Operationalizing Document AI: A Microservice Architecture for OCR and LLM Pipelines in Production
For practitioners deploying document AI systems, it provides concrete architectural patterns and empirical insights from running thousands of multi-page documents per hour.
The paper presents a microservice architecture for production-scale document understanding pipelines combining classification, OCR, and LLM-based field extraction, and reports that OCR dominates latency and system saturation is determined by GPU capacity rather than worker count.
Academic research tends to focus on new models for document understanding creating a wide gap in the literature between model definition and running models at production scale. To close that gap, we present a microservice architecture that encapsulates pipelines of multiple models for classification, optical character recognition (OCR), and large language model structured field extraction as well as our experience running this pipeline on thousands of multi-page documents per hour. We describe our primary design decisions, including a hybrid classification, separation of GPU-bound inference from CPU-bound orchestration, use of asynchronous processing for the many IO-bound operations in the pipeline, and an independent, horizontal scaling strategy.

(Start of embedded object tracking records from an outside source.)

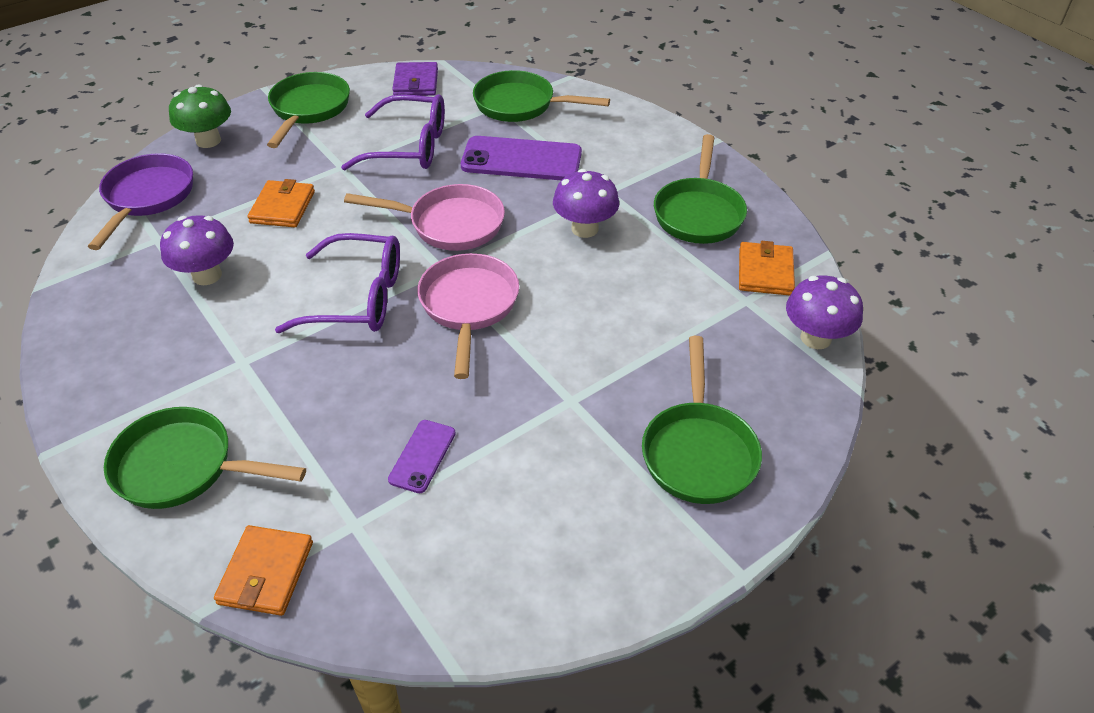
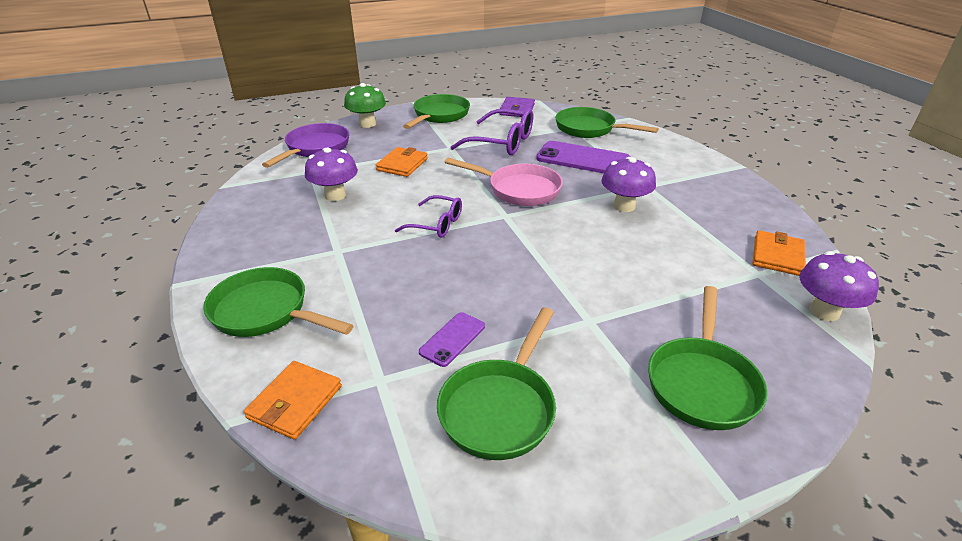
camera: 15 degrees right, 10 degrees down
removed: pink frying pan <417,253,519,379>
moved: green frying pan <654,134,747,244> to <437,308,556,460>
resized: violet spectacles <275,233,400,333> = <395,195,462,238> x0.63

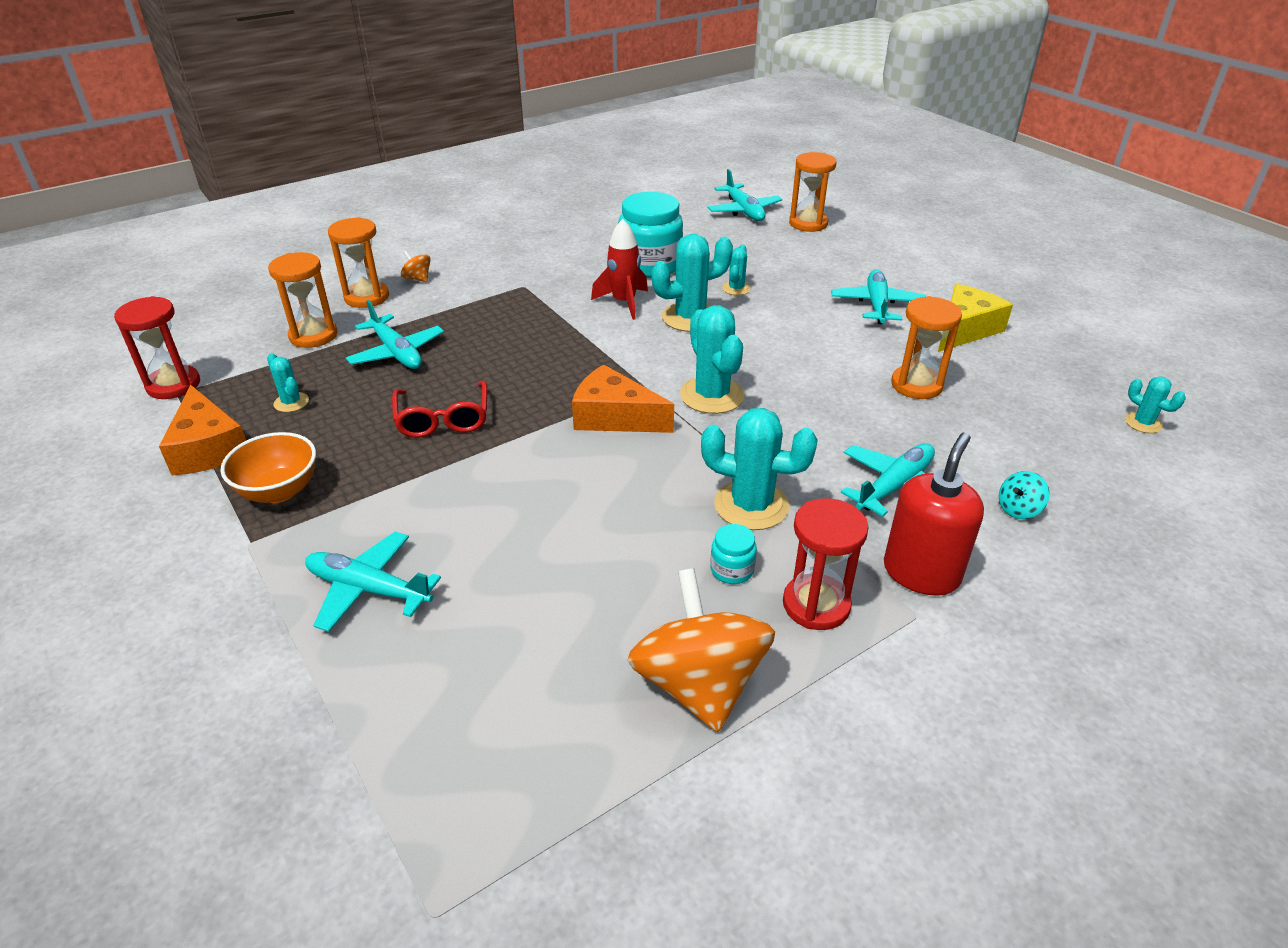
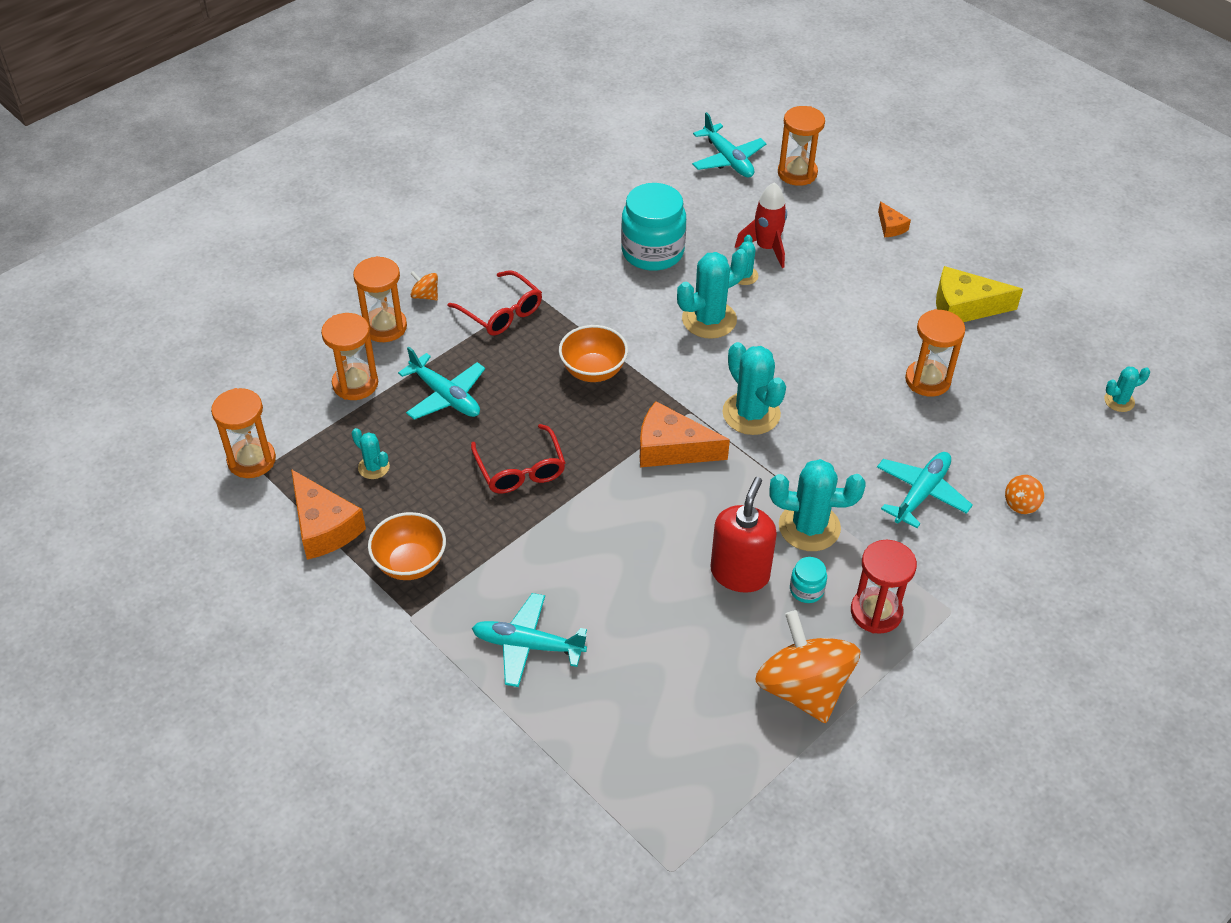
camera: 10 degrees left, 10 degrees up
removed: turquoise plane <831,270,926,324>
added: scarlet spectacles <448,270,542,336>; bright orange serving bowl <559,325,628,382>; bright orange cheese <878,201,911,237>
moved: scarlet soap pump <884,433,984,596> to <710,477,777,593>; scarlet toy rocket <591,219,648,320> to <735,182,787,268>
recoloured: scarlet sandglass <114,296,200,399> to bright orange sandglass <211,388,276,478>; turquoise toy top <999,471,1050,519> to bright orange toy top <1005,475,1044,514>
turned: bright yellow cheese <938,284,1013,352> = <936,266,1023,322> 120 degrees counterclockwise; turquoise saguaro cactus <1125,376,1186,433> = <1104,367,1150,412> 60 degrees counterclockwise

Using batch profiling, we identified two surprising qualitative findings that shape production deployments: OCR, not language-model parsing, dominates end-to-end latency, and the system saturates at a concurrency determined by shared GPU-inference capacity rather than worker count. Our goal is to provide practitioners with concrete architectural patterns for building document understanding systems that work beyond the benchmark; effectively operationalizing models in production.